Seven PrinciplesBy Attorneys Adreanah Eberly & Joseph T. Barberi

   Every married person knows just how stressful it can be to make a marriage work. We all go through ups and downs in our marriage relationships, but did you know that science can predict who will remain happily married for many years and who is headed for divorce? Thanks to many years of work at his Seattle “Love Lab”, Dr. John M. Gottman, has discovered the seven principles that make a healthy, happy marriage last. Dr. Gottman can predict, with 91% accuracy, whether a couple will be divorced in six years after spending just fifteen minutes observing them.

The following are Dr. Gottman’s Seven Principles:

  1. Share Love Maps: Take a mental inventory of your partner's likes and dislikes, their favorite movie, and how they like to be pampered. Use this information to have engaging conversations and even spark joy into your relationship.
  2. Nurture Your Fondness & Admiration: A healthy marriage starts with a friendship, and that friendship should be based on your appreciation and care for your partner. Continue to focus on this friendship by engaging in activities of mutual interest and the occasional date night. Show your spouse you care about spending quality time with them.
  3. Turn Towards Each Other Instead of Away: Building off of the second principle, communicate frequently and openly with your spouse. Go to each other with your problems, hopes, dreams, or even a funny joke. When one of you is facing a tough time, strategize ways you can overcome this together, instead of siding with negativity.
  4. Let Your Partner Influence You: Both partners should have a say in important marital/family decisions. For some people, this may be easier than others due to their unique personality, but make it a point to allow your partner to have a say, even if you think you way is “the best.”
  5. Solve Your Solvable Problems: Some problems simply cannot be fixed, but you do not have to fixate on those things.

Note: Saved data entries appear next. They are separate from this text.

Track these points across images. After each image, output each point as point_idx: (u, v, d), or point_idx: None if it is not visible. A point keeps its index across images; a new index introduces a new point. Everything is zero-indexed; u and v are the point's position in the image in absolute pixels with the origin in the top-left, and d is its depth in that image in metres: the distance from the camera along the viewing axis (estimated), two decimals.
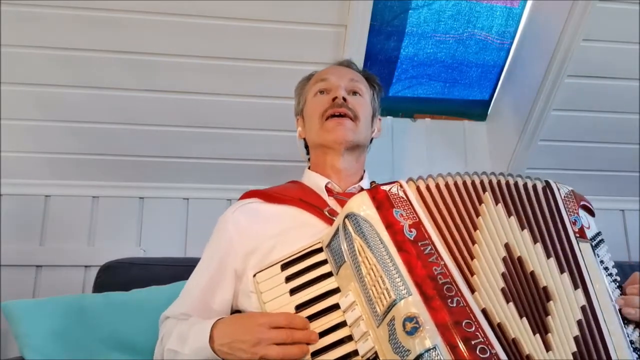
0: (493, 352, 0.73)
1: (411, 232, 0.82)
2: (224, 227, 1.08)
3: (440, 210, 0.86)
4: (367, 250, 0.82)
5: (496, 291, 0.80)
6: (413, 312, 0.75)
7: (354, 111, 1.15)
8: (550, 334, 0.79)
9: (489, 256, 0.83)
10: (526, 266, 0.84)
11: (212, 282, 1.04)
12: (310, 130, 1.19)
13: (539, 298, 0.82)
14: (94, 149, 1.79)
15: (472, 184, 0.90)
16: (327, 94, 1.18)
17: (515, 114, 1.92)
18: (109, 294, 1.40)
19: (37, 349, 1.23)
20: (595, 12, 1.59)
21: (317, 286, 0.88)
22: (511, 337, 0.77)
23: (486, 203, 0.88)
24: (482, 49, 1.91)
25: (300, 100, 1.27)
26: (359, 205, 0.86)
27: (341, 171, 1.15)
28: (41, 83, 1.65)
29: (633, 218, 2.14)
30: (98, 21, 1.54)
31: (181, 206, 1.91)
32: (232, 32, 1.60)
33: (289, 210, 1.08)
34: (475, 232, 0.85)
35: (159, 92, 1.70)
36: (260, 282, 0.91)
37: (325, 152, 1.15)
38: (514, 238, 0.86)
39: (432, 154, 2.04)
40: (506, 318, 0.78)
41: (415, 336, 0.73)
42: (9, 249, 1.76)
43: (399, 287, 0.78)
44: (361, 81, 1.23)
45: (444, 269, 0.79)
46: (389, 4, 1.78)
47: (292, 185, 1.20)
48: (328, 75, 1.20)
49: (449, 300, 0.76)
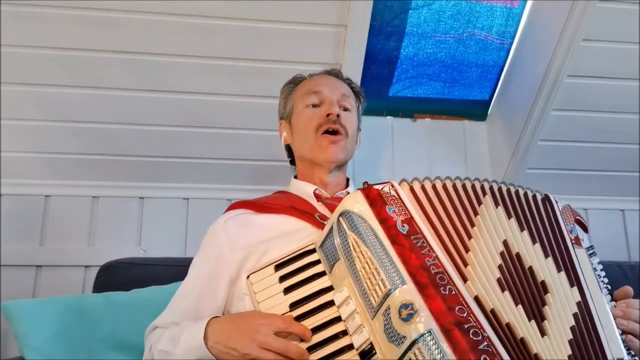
0: (485, 335, 0.76)
1: (404, 226, 0.85)
2: (215, 237, 1.08)
3: (435, 208, 0.89)
4: (361, 245, 0.84)
5: (491, 281, 0.83)
6: (408, 299, 0.78)
7: (345, 128, 1.17)
8: (546, 321, 0.83)
9: (485, 249, 0.86)
10: (524, 261, 0.88)
11: (204, 293, 1.04)
12: (300, 142, 1.20)
13: (536, 290, 0.86)
14: (94, 149, 1.79)
15: (472, 187, 0.93)
16: (320, 107, 1.19)
17: (515, 114, 1.92)
18: (109, 294, 1.40)
19: (37, 349, 1.23)
20: (595, 12, 1.60)
21: (310, 284, 0.90)
22: (505, 322, 0.80)
23: (486, 205, 0.91)
24: (482, 49, 1.92)
25: (287, 105, 1.27)
26: (352, 203, 0.88)
27: (328, 184, 1.18)
28: (41, 83, 1.65)
29: (633, 218, 2.14)
30: (98, 21, 1.54)
31: (181, 206, 1.91)
32: (232, 32, 1.60)
33: (280, 218, 1.09)
34: (472, 229, 0.88)
35: (159, 92, 1.71)
36: (254, 283, 0.92)
37: (314, 167, 1.18)
38: (512, 237, 0.90)
39: (432, 154, 2.04)
40: (500, 305, 0.81)
41: (410, 322, 0.76)
42: (9, 249, 1.76)
43: (393, 278, 0.80)
44: (350, 96, 1.25)
45: (436, 260, 0.83)
46: (389, 4, 1.79)
47: (280, 195, 1.22)
48: (321, 88, 1.21)
49: (441, 288, 0.79)
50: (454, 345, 0.74)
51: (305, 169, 1.21)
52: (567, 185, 2.06)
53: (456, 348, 0.73)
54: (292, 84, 1.29)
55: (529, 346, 0.79)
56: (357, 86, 1.31)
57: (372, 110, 1.99)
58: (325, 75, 1.28)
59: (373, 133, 1.98)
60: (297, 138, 1.21)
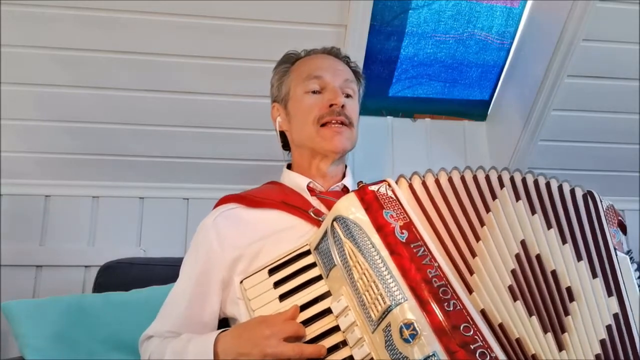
0: (493, 356, 0.72)
1: (402, 233, 0.79)
2: (205, 236, 1.03)
3: (437, 207, 0.83)
4: (358, 255, 0.79)
5: (500, 290, 0.77)
6: (410, 318, 0.73)
7: (349, 118, 1.09)
8: (567, 333, 0.76)
9: (496, 253, 0.80)
10: (546, 264, 0.80)
11: (198, 297, 0.99)
12: (298, 131, 1.11)
13: (558, 297, 0.79)
14: (94, 149, 1.79)
15: (486, 179, 0.86)
16: (322, 95, 1.09)
17: (515, 114, 1.92)
18: (109, 294, 1.40)
19: (37, 349, 1.23)
20: (595, 12, 1.59)
21: (307, 290, 0.85)
22: (515, 337, 0.75)
23: (502, 199, 0.84)
24: (482, 49, 1.91)
25: (281, 87, 1.16)
26: (347, 207, 0.83)
27: (327, 174, 1.11)
28: (41, 83, 1.65)
29: (633, 218, 2.14)
30: (98, 21, 1.54)
31: (181, 206, 1.91)
32: (232, 32, 1.60)
33: (272, 214, 1.03)
34: (482, 229, 0.81)
35: (159, 92, 1.70)
36: (248, 289, 0.88)
37: (314, 156, 1.10)
38: (534, 236, 0.82)
39: (432, 154, 2.04)
40: (510, 317, 0.76)
41: (413, 343, 0.72)
42: (9, 249, 1.75)
43: (393, 293, 0.75)
44: (353, 80, 1.16)
45: (438, 270, 0.77)
46: (389, 4, 1.78)
47: (271, 186, 1.14)
48: (322, 73, 1.11)
49: (445, 303, 0.74)
50: None
51: (301, 159, 1.13)
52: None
53: None
54: (287, 64, 1.19)
55: None
56: (355, 65, 1.21)
57: (372, 110, 1.99)
58: (325, 56, 1.18)
59: (373, 133, 1.98)
60: (295, 125, 1.12)
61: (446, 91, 2.02)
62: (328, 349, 0.80)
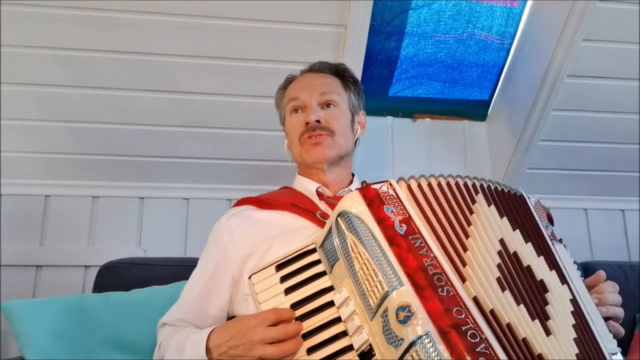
0: (483, 337, 0.75)
1: (401, 227, 0.84)
2: (219, 234, 1.09)
3: (432, 206, 0.88)
4: (359, 246, 0.84)
5: (490, 280, 0.82)
6: (405, 301, 0.77)
7: (329, 128, 1.15)
8: (551, 320, 0.82)
9: (484, 249, 0.86)
10: (522, 260, 0.88)
11: (208, 289, 1.06)
12: (292, 148, 1.22)
13: (537, 289, 0.86)
14: (94, 149, 1.79)
15: (464, 185, 0.93)
16: (302, 112, 1.18)
17: (515, 114, 1.92)
18: (109, 294, 1.40)
19: (37, 349, 1.23)
20: (595, 12, 1.60)
21: (311, 285, 0.90)
22: (505, 322, 0.79)
23: (479, 203, 0.91)
24: (482, 49, 1.91)
25: (279, 111, 1.27)
26: (350, 203, 0.88)
27: (329, 182, 1.18)
28: (41, 83, 1.65)
29: (633, 218, 2.14)
30: (98, 21, 1.54)
31: (181, 206, 1.91)
32: (232, 32, 1.60)
33: (282, 215, 1.10)
34: (469, 227, 0.87)
35: (159, 92, 1.71)
36: (256, 284, 0.93)
37: (310, 169, 1.19)
38: (508, 235, 0.90)
39: (432, 154, 2.04)
40: (501, 305, 0.80)
41: (408, 324, 0.75)
42: (9, 249, 1.76)
43: (391, 279, 0.79)
44: (334, 88, 1.21)
45: (434, 260, 0.82)
46: (389, 4, 1.78)
47: (284, 191, 1.22)
48: (298, 94, 1.19)
49: (439, 289, 0.78)
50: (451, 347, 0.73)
51: (304, 172, 1.22)
52: (567, 185, 2.06)
53: (453, 350, 0.73)
54: (282, 90, 1.27)
55: (532, 346, 0.78)
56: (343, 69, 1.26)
57: (372, 110, 1.99)
58: (305, 75, 1.25)
59: (373, 133, 1.98)
60: (290, 144, 1.23)
61: (446, 91, 2.02)
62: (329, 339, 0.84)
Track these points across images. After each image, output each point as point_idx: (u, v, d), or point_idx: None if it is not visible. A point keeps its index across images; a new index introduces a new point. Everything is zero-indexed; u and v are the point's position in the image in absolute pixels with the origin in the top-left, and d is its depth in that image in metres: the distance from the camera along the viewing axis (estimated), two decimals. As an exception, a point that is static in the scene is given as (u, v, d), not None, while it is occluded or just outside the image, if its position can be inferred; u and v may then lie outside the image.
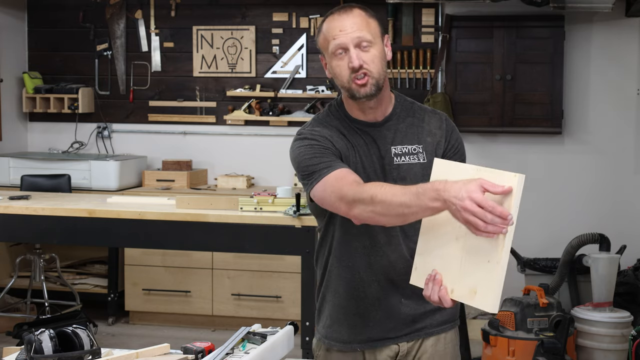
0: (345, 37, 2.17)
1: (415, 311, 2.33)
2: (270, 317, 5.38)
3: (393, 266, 2.29)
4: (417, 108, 2.36)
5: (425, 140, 2.30)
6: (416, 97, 2.50)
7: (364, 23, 2.19)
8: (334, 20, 2.21)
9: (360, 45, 2.17)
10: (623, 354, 4.45)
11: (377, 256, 2.29)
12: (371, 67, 2.18)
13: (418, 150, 2.29)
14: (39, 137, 6.62)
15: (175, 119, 6.38)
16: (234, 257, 5.70)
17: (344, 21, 2.19)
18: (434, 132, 2.32)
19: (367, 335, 2.34)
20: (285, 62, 6.19)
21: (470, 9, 5.80)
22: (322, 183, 2.16)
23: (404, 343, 2.35)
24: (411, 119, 2.32)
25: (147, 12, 6.39)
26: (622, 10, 5.60)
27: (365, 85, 2.19)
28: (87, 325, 2.24)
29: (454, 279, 1.99)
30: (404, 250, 2.29)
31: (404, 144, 2.29)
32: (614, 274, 4.64)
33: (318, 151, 2.21)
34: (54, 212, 4.57)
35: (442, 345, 2.37)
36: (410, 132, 2.30)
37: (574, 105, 5.81)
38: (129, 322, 5.97)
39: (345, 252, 2.32)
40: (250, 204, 4.43)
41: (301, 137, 2.27)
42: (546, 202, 5.88)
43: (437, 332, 2.36)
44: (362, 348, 2.34)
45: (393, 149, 2.28)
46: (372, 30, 2.20)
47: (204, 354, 2.19)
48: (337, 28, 2.18)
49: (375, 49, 2.19)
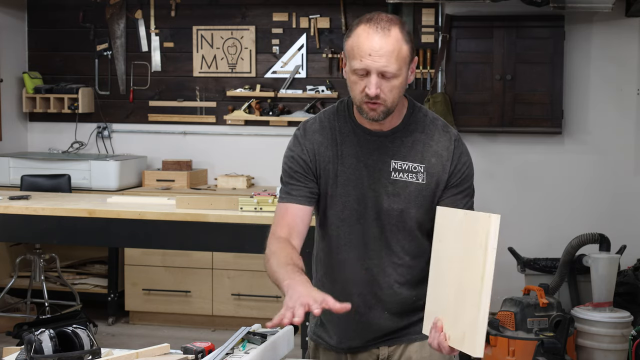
0: (373, 63, 2.08)
1: (397, 325, 2.34)
2: (270, 317, 5.33)
3: (377, 281, 2.29)
4: (428, 122, 2.26)
5: (430, 160, 2.23)
6: (416, 97, 2.48)
7: (397, 52, 2.09)
8: (368, 37, 2.09)
9: (383, 74, 2.09)
10: (623, 354, 4.45)
11: (360, 270, 2.28)
12: (387, 97, 2.12)
13: (419, 169, 2.22)
14: (39, 137, 6.62)
15: (175, 119, 6.38)
16: (234, 257, 5.70)
17: (378, 43, 2.08)
18: (441, 153, 2.23)
19: (348, 344, 2.38)
20: (285, 62, 6.19)
21: (470, 9, 5.80)
22: (277, 206, 2.32)
23: (384, 347, 2.36)
24: (419, 135, 2.24)
25: (147, 12, 6.39)
26: (622, 10, 5.60)
27: (374, 111, 2.14)
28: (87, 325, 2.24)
29: (450, 324, 2.02)
30: (388, 266, 2.28)
31: (406, 160, 2.22)
32: (614, 274, 4.64)
33: (291, 168, 2.27)
34: (54, 212, 4.57)
35: (427, 351, 2.33)
36: (415, 148, 2.23)
37: (574, 105, 5.81)
38: (129, 322, 5.97)
39: (329, 264, 2.34)
40: (250, 204, 4.43)
41: (294, 138, 2.31)
42: (546, 202, 5.88)
43: (422, 339, 2.32)
44: (345, 352, 2.39)
45: (393, 162, 2.22)
46: (401, 60, 2.10)
47: (204, 354, 2.19)
48: (368, 50, 2.08)
49: (397, 80, 2.11)
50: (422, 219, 2.25)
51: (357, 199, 2.24)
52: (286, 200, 2.26)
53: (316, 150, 2.25)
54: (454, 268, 2.01)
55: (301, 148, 2.27)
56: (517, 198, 5.86)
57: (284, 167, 2.30)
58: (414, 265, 2.29)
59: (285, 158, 2.31)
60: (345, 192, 2.24)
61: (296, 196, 2.25)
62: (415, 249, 2.28)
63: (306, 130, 2.29)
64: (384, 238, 2.26)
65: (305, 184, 2.26)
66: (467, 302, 1.95)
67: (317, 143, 2.26)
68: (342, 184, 2.24)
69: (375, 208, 2.23)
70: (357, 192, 2.24)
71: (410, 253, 2.28)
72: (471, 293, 1.94)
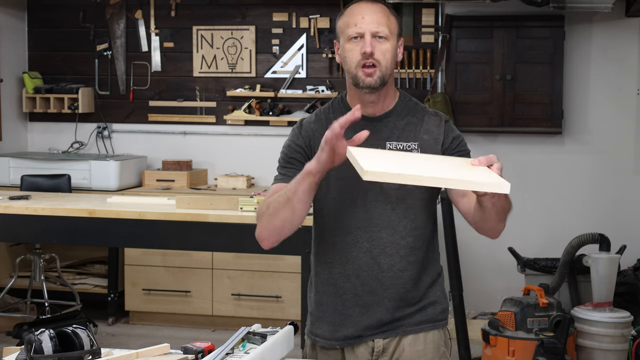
0: (365, 25, 2.25)
1: (393, 315, 2.35)
2: (270, 317, 5.38)
3: (377, 263, 2.31)
4: (419, 109, 2.39)
5: (422, 137, 2.33)
6: (416, 97, 2.51)
7: (385, 17, 2.28)
8: (359, 7, 2.29)
9: (376, 36, 2.25)
10: (623, 354, 4.45)
11: (358, 252, 2.31)
12: (381, 58, 2.25)
13: (413, 147, 2.32)
14: (39, 137, 6.63)
15: (175, 119, 6.38)
16: (234, 257, 5.70)
17: (369, 9, 2.28)
18: (432, 130, 2.35)
19: (344, 333, 2.38)
20: (285, 62, 6.19)
21: (470, 9, 5.80)
22: (270, 187, 2.38)
23: (379, 340, 2.36)
24: (410, 118, 2.36)
25: (147, 12, 6.39)
26: (622, 10, 5.60)
27: (371, 76, 2.25)
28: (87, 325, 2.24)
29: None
30: (389, 246, 2.30)
31: (400, 141, 2.32)
32: (614, 274, 4.64)
33: (287, 155, 2.37)
34: (54, 212, 4.57)
35: (421, 344, 2.36)
36: (407, 129, 2.34)
37: (574, 105, 5.81)
38: (129, 322, 5.97)
39: (323, 249, 2.38)
40: (250, 204, 4.43)
41: (291, 131, 2.41)
42: (546, 202, 5.88)
43: (416, 331, 2.36)
44: (340, 346, 2.39)
45: (388, 144, 2.31)
46: (390, 27, 2.28)
47: (204, 354, 2.19)
48: (360, 15, 2.27)
49: (389, 44, 2.27)
50: (420, 195, 2.31)
51: (353, 182, 2.24)
52: (280, 181, 2.35)
53: (311, 136, 2.36)
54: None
55: (297, 136, 2.38)
56: (517, 198, 5.86)
57: (282, 154, 2.41)
58: (416, 246, 2.33)
59: (283, 148, 2.42)
60: (340, 175, 2.28)
61: (291, 177, 2.28)
62: (415, 225, 2.32)
63: (303, 124, 2.41)
64: (385, 217, 2.29)
65: (300, 168, 2.28)
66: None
67: (311, 131, 2.36)
68: (337, 168, 2.25)
69: (374, 189, 2.28)
70: (353, 174, 2.24)
71: (413, 232, 2.32)
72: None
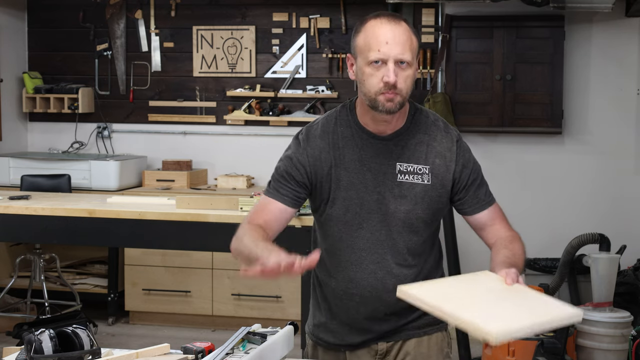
0: (390, 51, 2.12)
1: (397, 324, 2.35)
2: (270, 317, 5.38)
3: (380, 282, 2.29)
4: (430, 124, 2.30)
5: (434, 161, 2.26)
6: (416, 97, 2.50)
7: (409, 41, 2.15)
8: (382, 27, 2.14)
9: (398, 61, 2.13)
10: (623, 354, 4.45)
11: (362, 272, 2.29)
12: (403, 86, 2.14)
13: (424, 171, 2.25)
14: (39, 137, 6.62)
15: (175, 119, 6.38)
16: (234, 257, 5.69)
17: (393, 32, 2.14)
18: (444, 155, 2.27)
19: (347, 342, 2.39)
20: (285, 62, 6.19)
21: (470, 9, 5.80)
22: (260, 198, 2.33)
23: (382, 343, 2.37)
24: (422, 136, 2.27)
25: (147, 12, 6.39)
26: (622, 10, 5.59)
27: (392, 101, 2.14)
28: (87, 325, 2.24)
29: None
30: (393, 267, 2.28)
31: (410, 162, 2.25)
32: (614, 274, 4.64)
33: (286, 169, 2.28)
34: (54, 212, 4.56)
35: (425, 347, 2.37)
36: (419, 150, 2.26)
37: (574, 105, 5.81)
38: (129, 322, 5.97)
39: (331, 265, 2.34)
40: (250, 204, 4.42)
41: (296, 142, 2.30)
42: (546, 202, 5.87)
43: (419, 335, 2.37)
44: (343, 349, 2.41)
45: (398, 165, 2.24)
46: (413, 50, 2.16)
47: (204, 354, 2.19)
48: (385, 39, 2.13)
49: (411, 70, 2.16)
50: (428, 219, 2.29)
51: (361, 202, 2.25)
52: (271, 196, 2.28)
53: (317, 156, 2.26)
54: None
55: (302, 153, 2.28)
56: (517, 198, 5.85)
57: (280, 165, 2.31)
58: (418, 265, 2.32)
59: (283, 157, 2.32)
60: (347, 195, 2.25)
61: (283, 195, 2.26)
62: (421, 249, 2.31)
63: (309, 136, 2.29)
64: (390, 239, 2.27)
65: (295, 188, 2.27)
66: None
67: (318, 149, 2.27)
68: (345, 187, 2.24)
69: (381, 210, 2.25)
70: (360, 195, 2.25)
71: (416, 254, 2.30)
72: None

Pick a small problem that you and your spouse both have flexibility on, and work from there. The more practice you have solving these problems, the easier it will be to work through those tougher “gridlocks.”
  6. Overcome Gridlock: For the problems that you cannot fix, turn your attention towards overcoming the problem instead. Religion, family planning, and finances are some of the most common sources of gridlock, but understanding that each spouse gets a say and learning positive ways to live with these differences is key.
  7. Create Shared Meaning: Find a common hobby, goal, or dream that you and your partner share. Talk about and engage in things that enhance your shared interest. For some people, this could be working towards a beautiful retirement home, for others it could mean sharing a daily devotional. The possibilities are endless, and the benefits are immeasurable.

Yes, we do our best to help couples who have decided to end their marriages with a divorce or a degree of separate maintenance. That being said, a divorce affects the extended family members of both spouses. So it’s with this realization that we share these principles to help couples stay happily married!